- **Exercise prompt**: Below are records; how many of their lines hold the string "from"? Reply with nothing but the number.

________

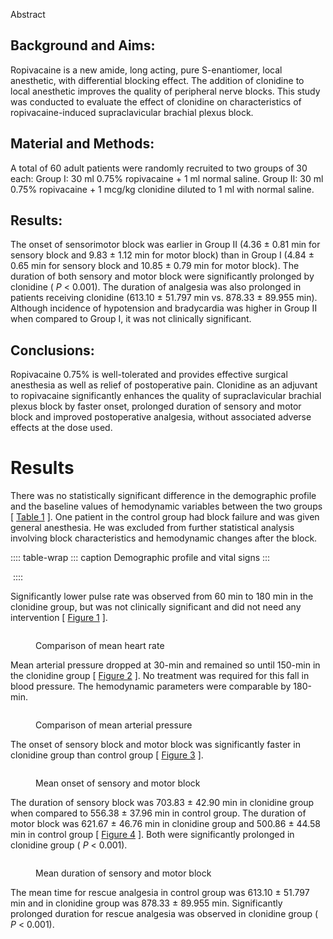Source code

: Abstract

## Background and Aims:

Ropivacaine is a new amide, long acting, pure S-enantiomer, local
anesthetic, with differential blocking effect. The addition of clonidine
to local anesthetic improves the quality of peripheral nerve blocks.
This study was conducted to evaluate the effect of clonidine on
characteristics of ropivacaine-induced supraclavicular brachial plexus
block.

## Material and Methods:

A total of 60 adult patients were randomly recruited to two groups of 30
each: Group I: 30 ml 0.75% ropivacaine + 1 ml normal saline. Group II:
30 ml 0.75% ropivacaine + 1 mcg/kg clonidine diluted to 1 ml with normal
saline.

## Results:

The onset of sensorimotor block was earlier in Group II (4.36 ± 0.81 min
for sensory block and 9.83 ± 1.12 min for motor block) than in Group I
(4.84 ± 0.65 min for sensory block and 10.85 ± 0.79 min for motor
block). The duration of both sensory and motor block were significantly
prolonged by clonidine ( *P* \< 0.001). The duration of analgesia was
also prolonged in patients receiving clonidine (613.10 ± 51.797 min vs.
878.33 ± 89.955 min). Although incidence of hypotension and bradycardia
was higher in Group II when compared to Group I, it was not clinically
significant.

## Conclusions:

Ropivacaine 0.75% is well-tolerated and provides effective surgical
anesthesia as well as relief of postoperative pain. Clonidine as an
adjuvant to ropivacaine significantly enhances the quality of
supraclavicular brachial plexus block by faster onset, prolonged
duration of sensory and motor block and improved postoperative
analgesia, without associated adverse effects at the dose used.

# Results

There was no statistically significant difference in the demographic
profile and the baseline values of hemodynamic variables between the two
groups \[ [Table 1](#) \]. One patient in the control group had block
failure and was given general anesthesia. He was excluded from further
statistical analysis involving block characteristics and hemodynamic
changes after the block.

:::: table-wrap
::: caption
Demographic profile and vital signs
:::

![]()
::::

Significantly lower pulse rate was observed from 60 min to 180 min in
the clonidine group, but was not clinically significant and did not need
any intervention \[ [Figure 1](#) \].

<figure>
<p><img src="" /></p>
<figcaption>Comparison of mean heart rate</figcaption>
</figure>

Mean arterial pressure dropped at 30-min and remained so until 150-min
in the clonidine group \[ [Figure 2](#) \]. No treatment was required
for this fall in blood pressure. The hemodynamic parameters were
comparable by 180-min.

<figure>
<p><img src="" /></p>
<figcaption>Comparison of mean arterial pressure</figcaption>
</figure>

The onset of sensory block and motor block was significantly faster in
clonidine group than control group \[ [Figure 3](#) \].

<figure>
<p><img src="" /></p>
<figcaption>Mean onset of sensory and motor block</figcaption>
</figure>

The duration of sensory block was 703.83 ± 42.90 min in clonidine group
when compared to 556.38 ± 37.96 min in control group. The duration of
motor block was 621.67 ± 46.76 min in clonidine group and 500.86 ± 44.58
min in control group \[ [Figure 4](#) \]. Both were significantly
prolonged in clonidine group ( *P* \< 0.001).

<figure>
<p><img src="" /></p>
<figcaption>Mean duration of sensory and motor block</figcaption>
</figure>

The mean time for rescue analgesia in control group was 613.10 ± 51.797
min and in clonidine group was 878.33 ± 89.955 min. Significantly
prolonged duration for rescue analgesia was observed in clonidine group
( *P* \< 0.001).
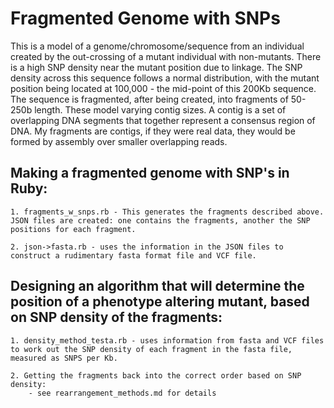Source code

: Fragmented Genome with SNPs
===========================

This is a model of a genome/chromosome/sequence from an individual created by the out-crossing of a mutant individual with non-mutants.
There is a high SNP density near the mutant position due to linkage.
The SNP density across this sequence follows a normal distribution, with the mutant position being located at 100,000 - the mid-point of this 200Kb sequence.
The sequence is fragmented, after being created, into fragments of 50-250b length. These model varying contig sizes.
A contig is a set of overlapping DNA segments that together represent a consensus region of DNA. My fragments are contigs, if they were real data, they would be formed by assembly over smaller overlapping reads.

Making a fragmented genome with SNP's in Ruby:
----------------------------------------------

	1. fragments_w_snps.rb - This generates the fragments described above. JSON files are created: one contains the fragments, another the SNP positions for each fragment.

	2. json->fasta.rb - uses the information in the JSON files to construct a rudimentary fasta format file and VCF file.


Designing an algorithm that will determine the position of a phenotype altering mutant, based on SNP density of the fragments:
------------------------------------------------------------------------------------------------------------------------------

	1. density_method_testa.rb - uses information from fasta and VCF files to work out the SNP density of each fragment in the fasta file, measured as SNPS per Kb.

	2. Getting the fragments back into the correct order based on SNP density:
		- see rearrangement_methods.md for details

________

- **Answer section**: 4